Please copy the lines word for word, starting at the line containing "one: 2550; rpm" and ending at the line containing "Result: 4250; rpm".

§ **Raw data**:
■ ■ ■ ■ ■
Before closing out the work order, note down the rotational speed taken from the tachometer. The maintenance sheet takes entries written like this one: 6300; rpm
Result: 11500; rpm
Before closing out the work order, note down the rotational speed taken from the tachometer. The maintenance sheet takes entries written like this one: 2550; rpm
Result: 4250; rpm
■ ■ ■ ■ ■
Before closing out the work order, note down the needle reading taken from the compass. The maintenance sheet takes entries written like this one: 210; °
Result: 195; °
■ ■ ■ ■ ■
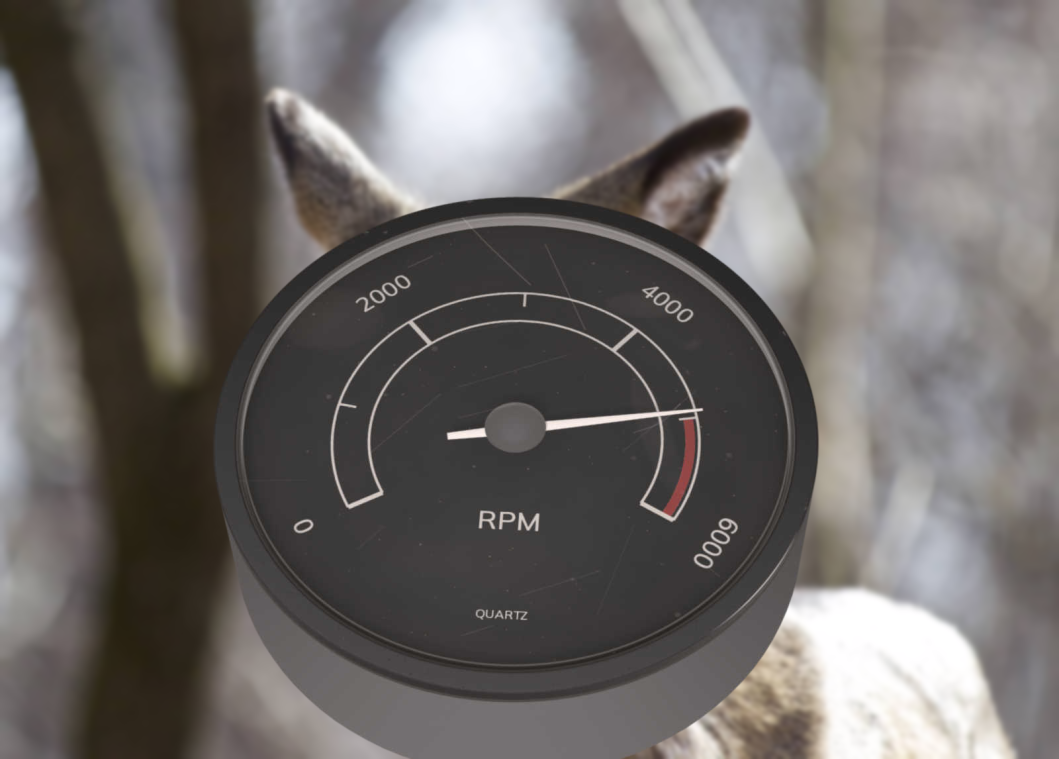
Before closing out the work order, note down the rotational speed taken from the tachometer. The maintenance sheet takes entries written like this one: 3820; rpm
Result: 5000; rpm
■ ■ ■ ■ ■
§ **Solution for this task**:
Before closing out the work order, note down the rotational speed taken from the tachometer. The maintenance sheet takes entries written like this one: 2550; rpm
Result: 4250; rpm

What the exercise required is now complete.